Good 12:35 a.m. to you. Hopefully your night is more restful than mine thus far…but alas, there is a reason that my blog is named what it is, and that is due to the fact that strokes of blogging genius generally hit me around this hour. Don’t ask me why–I do adore sleep. It just seldom finds me at this time of night.
As I’ve been tossing and turning, I’ve been reflecting on a few of my most recent reads, which surprisingly (though not for me), I’m already aching to re-read. So, it got me thinking about the perceptions of re-reading in the blogosphere.
I’m curious, fellow bibliophiles, what are your thoughts on re-reading books/series? Do you re-read books often or are there only certain books that you would consider re-reading? If you do re-read, why is that? What does that repetition do for you?
I suppose for me, re-reading offers me an entirely new literary experience. See, I distinctly remember the first time that I’ve read many of the most monumental books in my life. For instance, tearing through the final Harry Potter novel was extraordinary for me. I still remember the giddy giggles that I had when I finally read that Ron & Hermione kiss and eagerly tabbed the page with a pink Post-It note.

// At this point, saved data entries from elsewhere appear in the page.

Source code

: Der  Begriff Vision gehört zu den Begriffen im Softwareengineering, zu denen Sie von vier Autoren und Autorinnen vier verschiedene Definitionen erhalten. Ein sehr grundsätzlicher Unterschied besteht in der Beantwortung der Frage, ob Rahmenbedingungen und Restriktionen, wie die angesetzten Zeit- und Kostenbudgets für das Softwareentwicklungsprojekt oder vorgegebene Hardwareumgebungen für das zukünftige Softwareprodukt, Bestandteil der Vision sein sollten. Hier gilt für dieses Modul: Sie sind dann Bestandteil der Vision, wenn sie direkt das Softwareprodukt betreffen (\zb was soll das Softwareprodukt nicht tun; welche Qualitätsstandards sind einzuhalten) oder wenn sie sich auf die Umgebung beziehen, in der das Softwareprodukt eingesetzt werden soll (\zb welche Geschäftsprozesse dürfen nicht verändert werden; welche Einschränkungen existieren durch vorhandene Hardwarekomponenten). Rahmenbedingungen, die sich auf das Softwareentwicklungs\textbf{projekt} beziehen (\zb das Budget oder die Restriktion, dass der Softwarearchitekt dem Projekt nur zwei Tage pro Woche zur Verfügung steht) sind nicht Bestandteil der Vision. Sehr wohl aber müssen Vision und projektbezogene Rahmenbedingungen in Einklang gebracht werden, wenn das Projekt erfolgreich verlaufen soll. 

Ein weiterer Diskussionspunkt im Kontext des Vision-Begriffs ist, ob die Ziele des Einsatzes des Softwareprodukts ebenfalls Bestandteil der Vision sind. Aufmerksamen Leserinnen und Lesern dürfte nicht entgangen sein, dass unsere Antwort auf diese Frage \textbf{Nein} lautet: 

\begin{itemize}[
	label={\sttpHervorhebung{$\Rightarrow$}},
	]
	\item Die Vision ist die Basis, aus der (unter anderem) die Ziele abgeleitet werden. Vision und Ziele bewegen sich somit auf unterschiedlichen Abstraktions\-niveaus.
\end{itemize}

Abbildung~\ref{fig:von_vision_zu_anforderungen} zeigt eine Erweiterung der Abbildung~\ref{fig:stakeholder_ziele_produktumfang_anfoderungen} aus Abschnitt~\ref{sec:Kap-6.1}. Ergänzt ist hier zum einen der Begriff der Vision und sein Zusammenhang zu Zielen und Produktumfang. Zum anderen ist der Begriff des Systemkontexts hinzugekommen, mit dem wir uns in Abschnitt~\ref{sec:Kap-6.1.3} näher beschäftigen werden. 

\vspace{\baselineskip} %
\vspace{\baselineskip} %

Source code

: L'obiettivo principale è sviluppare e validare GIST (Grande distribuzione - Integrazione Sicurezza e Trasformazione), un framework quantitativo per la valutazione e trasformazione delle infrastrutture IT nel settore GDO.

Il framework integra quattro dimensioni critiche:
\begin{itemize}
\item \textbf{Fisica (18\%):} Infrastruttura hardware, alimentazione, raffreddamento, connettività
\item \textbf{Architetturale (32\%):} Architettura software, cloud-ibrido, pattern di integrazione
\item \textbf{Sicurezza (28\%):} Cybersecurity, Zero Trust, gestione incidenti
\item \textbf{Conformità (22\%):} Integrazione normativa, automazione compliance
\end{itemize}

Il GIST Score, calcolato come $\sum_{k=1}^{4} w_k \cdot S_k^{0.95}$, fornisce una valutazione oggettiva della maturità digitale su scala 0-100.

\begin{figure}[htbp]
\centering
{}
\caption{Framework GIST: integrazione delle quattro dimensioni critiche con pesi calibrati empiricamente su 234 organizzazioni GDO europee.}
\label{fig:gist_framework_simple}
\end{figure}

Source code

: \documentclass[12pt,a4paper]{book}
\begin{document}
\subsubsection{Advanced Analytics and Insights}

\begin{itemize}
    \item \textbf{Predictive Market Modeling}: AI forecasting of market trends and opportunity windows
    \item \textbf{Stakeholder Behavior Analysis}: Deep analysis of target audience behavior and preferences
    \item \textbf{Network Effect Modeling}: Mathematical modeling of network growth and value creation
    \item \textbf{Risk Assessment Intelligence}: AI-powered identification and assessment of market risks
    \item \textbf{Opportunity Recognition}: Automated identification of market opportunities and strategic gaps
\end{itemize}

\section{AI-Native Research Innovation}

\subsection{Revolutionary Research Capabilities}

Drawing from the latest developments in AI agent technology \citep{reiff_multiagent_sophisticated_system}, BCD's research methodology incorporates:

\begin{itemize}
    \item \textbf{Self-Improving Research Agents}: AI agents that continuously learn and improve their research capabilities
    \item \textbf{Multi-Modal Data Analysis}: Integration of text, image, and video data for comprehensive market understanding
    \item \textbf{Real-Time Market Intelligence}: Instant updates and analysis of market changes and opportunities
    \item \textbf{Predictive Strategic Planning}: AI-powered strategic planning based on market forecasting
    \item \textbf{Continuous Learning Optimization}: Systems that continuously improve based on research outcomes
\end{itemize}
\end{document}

Similarly, I’ll never forget my three day span of reading A Court of Mist and Fury on vacation with my family in Arizona last summer. That humongous novel didn’t leave my grasp for the 72 hours it took me to devour it. And immediately after I was already flipping back pages to re-experience my favorite scenes.
Certain books I can read once and feel satisfied, while others remain beloved in my heart long after and demand a re-read, and to me, sometimes that second/third/whatever reading is almost more satisfying. It offers me something completely new.

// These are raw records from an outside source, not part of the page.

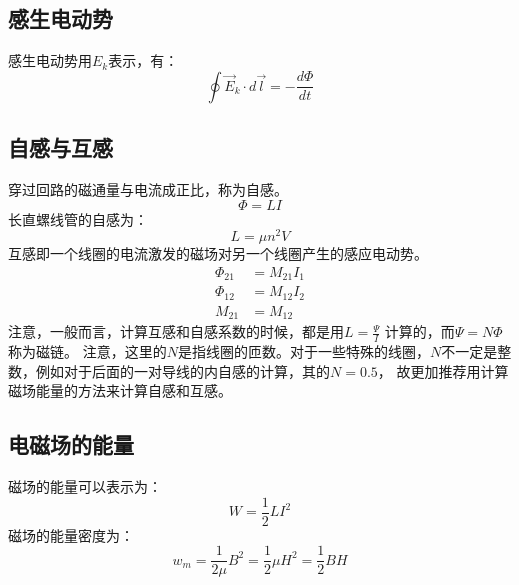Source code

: \documentclass{ctexart}
\begin{document}
\subsection{感生电动势}
感生电动势用$E_k$表示，有：
$$
    \oint \vec{E}_k \cdot d\vec{l} = -\frac{d\Phi}{dt}
$$
\subsection{自感与互感}
穿过回路的磁通量与电流成正比，称为自感。
$$
    \varPhi = LI
$$
长直螺线管的自感为：
$$
    L = \mu n^2 V
$$
互感即一个线圈的电流激发的磁场对另一个线圈产生的感应电动势。
\begin{align*}
    \varPhi_{21} &= M_{21}I_1 \\
    \varPhi_{12} &= M_{12}I_2 \\
    M_{21} &= M_{12}
\end{align*}
注意，一般而言，计算互感和自感系数的时候，都是用$L = \frac{\varPsi}{I}$ 计算的，而$\varPsi = N \Phi$ 称为磁链。
注意，这里的$N$是指线圈的匝数。对于一些特殊的线圈，$N$不一定是整数，例如对于后面的一对导线的内自感的计算，其的$N=0.5$，
故更加推荐用计算磁场能量的方法来计算自感和互感。
\subsection{电磁场的能量}
磁场的能量可以表示为：
$$
    W = \frac{1}{2} LI^2
$$
磁场的能量密度为：
$$
    w_m =  \frac{1}{2\mu} B^2 = \frac{1}{2}\mu H^2 = \frac{1}{2} BH
$$
\end{document}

Though my first time reading a (read: GOOD) book is memorable, I think that I get so much more out of the story/writing/characters/etc. when I read it the next time around. When I re-read Frankenstein this past fall after reading it for the first time freshman year of high school, I discovered insights that I had never found before. Obviously six years changes your perspectives on stories, however, even reading ACOTAR & ACOMAF this April (only nine months after my original read) I had an entirely new perspective.
Maybe it’s that the first time around I’m so focused on plot that I miss the lovely minor details that make the novel the beauty that it is. I think that might be it. Plot is essential to stories, obviously, but I think the thing that distinguishes good stories from great stories it the depth with which they are written.
Take Wuthering Heights by Emily Brontë. The first time you read it, perhaps Catherine Earnshaw is the victim, while Heathcliff is obsessive, controlling, and altogether mad. However, in my experience, my re-read gave me a new angle–Catherine is manipulative, and is the root of Heathcliff’s madness through that manipulation. Maybe that’s not the conclusion that everyone would draw from it, but the point is, re-reading offers a chance to learn something new.
And after all, isn’t that what reading is all about? Learning? Although you may embark upon the same literary journey again, there is always room for something new if only you open your mind to it.
As always, just some late night food for thought.